### Problem details
Please repeat the lines below exactly, starting at the one that contains "genus: Urophyllum" and ending with the final line.
==============================
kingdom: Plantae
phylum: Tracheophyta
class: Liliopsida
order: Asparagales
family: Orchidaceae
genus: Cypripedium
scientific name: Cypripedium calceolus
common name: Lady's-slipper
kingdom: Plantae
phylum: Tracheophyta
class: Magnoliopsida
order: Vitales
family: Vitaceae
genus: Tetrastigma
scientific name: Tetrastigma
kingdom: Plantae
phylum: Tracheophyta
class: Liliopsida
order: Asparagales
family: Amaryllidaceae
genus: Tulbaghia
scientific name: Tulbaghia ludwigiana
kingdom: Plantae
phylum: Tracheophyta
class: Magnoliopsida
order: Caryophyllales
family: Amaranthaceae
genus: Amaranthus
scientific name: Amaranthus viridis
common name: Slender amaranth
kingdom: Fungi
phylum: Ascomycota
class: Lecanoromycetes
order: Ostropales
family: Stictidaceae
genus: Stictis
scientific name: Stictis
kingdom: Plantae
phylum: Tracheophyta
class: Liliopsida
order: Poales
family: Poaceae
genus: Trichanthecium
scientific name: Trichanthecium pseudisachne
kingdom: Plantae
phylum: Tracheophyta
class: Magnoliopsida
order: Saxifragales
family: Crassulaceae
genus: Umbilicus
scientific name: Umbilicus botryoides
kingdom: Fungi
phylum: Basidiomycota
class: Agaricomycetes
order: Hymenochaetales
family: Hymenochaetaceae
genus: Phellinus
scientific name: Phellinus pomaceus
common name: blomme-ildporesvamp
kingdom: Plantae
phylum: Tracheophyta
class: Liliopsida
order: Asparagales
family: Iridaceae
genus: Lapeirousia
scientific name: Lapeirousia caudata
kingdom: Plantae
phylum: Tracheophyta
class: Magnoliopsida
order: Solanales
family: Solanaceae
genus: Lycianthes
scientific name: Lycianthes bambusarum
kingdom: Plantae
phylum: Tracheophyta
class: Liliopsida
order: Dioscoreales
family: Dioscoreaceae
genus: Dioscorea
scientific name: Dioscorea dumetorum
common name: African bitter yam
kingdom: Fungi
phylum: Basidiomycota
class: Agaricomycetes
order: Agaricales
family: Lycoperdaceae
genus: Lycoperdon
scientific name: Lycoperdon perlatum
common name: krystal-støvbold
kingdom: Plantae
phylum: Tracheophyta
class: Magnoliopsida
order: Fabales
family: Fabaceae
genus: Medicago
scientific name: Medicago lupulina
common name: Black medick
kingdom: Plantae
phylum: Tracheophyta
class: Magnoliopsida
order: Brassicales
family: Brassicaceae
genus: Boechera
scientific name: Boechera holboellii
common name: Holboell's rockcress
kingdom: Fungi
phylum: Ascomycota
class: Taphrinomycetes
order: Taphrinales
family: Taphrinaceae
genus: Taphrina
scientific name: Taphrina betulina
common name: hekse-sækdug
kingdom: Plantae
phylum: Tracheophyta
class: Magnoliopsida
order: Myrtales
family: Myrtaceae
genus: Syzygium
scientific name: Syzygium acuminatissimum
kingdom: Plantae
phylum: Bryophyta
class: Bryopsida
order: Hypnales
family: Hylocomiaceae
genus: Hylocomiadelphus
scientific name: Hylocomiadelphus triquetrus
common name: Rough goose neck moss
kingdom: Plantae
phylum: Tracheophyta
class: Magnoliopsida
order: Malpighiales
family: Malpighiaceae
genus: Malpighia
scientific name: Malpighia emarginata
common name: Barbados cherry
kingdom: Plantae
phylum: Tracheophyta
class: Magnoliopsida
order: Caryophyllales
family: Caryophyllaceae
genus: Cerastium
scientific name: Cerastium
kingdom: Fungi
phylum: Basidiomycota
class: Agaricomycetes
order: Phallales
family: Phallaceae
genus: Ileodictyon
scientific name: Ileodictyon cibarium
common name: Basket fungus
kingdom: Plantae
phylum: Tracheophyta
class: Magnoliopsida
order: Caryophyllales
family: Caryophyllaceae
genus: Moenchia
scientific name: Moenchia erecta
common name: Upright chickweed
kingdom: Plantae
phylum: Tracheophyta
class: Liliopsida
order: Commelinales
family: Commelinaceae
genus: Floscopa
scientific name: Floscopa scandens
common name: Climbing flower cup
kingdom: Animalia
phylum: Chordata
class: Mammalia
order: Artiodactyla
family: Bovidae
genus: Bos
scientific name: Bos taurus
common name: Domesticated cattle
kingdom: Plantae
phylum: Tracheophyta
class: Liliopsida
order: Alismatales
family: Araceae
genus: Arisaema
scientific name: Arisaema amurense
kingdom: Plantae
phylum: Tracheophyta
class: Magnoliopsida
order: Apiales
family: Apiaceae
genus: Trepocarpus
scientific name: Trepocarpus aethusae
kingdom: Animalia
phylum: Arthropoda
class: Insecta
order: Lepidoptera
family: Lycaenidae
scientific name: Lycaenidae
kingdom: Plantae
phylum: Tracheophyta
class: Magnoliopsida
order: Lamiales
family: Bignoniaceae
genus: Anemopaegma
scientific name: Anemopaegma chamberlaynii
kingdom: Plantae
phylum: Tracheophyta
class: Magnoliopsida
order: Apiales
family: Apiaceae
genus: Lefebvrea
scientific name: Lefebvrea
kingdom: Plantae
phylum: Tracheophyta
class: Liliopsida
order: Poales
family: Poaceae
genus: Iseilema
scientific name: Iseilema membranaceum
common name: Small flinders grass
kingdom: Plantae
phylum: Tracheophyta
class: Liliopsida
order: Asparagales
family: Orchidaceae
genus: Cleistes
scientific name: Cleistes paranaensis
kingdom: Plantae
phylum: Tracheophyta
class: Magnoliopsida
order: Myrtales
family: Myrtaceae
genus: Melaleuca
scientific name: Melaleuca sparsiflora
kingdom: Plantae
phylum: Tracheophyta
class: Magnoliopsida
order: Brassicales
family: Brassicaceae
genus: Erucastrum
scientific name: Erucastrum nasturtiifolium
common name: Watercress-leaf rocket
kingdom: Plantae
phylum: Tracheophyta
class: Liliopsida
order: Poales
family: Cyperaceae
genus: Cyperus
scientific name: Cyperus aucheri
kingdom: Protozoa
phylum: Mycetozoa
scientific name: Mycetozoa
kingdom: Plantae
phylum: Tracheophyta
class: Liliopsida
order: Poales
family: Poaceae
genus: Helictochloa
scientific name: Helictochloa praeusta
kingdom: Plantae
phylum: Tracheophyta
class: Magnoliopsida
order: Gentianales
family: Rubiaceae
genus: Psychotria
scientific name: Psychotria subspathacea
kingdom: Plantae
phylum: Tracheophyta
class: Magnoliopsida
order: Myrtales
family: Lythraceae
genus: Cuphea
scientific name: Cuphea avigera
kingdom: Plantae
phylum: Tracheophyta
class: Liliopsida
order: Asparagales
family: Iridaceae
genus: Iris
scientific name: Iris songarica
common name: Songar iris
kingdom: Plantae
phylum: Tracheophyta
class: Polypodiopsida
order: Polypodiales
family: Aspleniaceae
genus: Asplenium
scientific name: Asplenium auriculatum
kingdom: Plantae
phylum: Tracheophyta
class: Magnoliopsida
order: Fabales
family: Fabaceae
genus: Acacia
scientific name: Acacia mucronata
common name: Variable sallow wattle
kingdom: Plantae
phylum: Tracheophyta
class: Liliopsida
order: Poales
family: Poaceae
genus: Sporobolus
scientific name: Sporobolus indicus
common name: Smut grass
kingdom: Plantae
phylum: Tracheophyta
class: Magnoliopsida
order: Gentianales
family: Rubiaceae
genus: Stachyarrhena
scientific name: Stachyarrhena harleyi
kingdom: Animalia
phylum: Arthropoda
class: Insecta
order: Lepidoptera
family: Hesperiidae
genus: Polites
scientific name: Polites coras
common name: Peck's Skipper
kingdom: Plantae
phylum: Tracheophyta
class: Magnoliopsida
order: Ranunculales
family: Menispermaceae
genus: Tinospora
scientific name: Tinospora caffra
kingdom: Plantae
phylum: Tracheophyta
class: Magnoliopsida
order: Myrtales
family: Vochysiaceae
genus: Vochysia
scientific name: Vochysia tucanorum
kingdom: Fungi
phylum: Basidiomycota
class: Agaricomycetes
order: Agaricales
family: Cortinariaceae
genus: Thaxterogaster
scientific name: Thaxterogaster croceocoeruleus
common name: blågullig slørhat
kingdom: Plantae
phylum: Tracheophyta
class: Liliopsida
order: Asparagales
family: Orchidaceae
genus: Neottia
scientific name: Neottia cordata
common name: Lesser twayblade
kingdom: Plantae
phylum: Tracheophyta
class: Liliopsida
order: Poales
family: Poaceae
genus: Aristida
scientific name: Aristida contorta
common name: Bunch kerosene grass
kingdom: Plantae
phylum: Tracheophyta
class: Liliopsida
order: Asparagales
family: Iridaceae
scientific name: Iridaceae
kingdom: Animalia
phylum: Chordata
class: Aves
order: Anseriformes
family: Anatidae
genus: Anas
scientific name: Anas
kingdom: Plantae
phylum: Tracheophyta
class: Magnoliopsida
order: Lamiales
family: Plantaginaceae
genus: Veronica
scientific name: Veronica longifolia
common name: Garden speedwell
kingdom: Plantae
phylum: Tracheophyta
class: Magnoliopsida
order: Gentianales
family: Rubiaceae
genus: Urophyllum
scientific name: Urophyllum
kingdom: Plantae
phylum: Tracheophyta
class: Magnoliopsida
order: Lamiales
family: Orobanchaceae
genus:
==============================
### Output below
genus: Urophyllum
scientific name: Urophyllum
kingdom: Plantae
phylum: Tracheophyta
class: Magnoliopsida
order: Lamiales
family: Orobanchaceae
genus:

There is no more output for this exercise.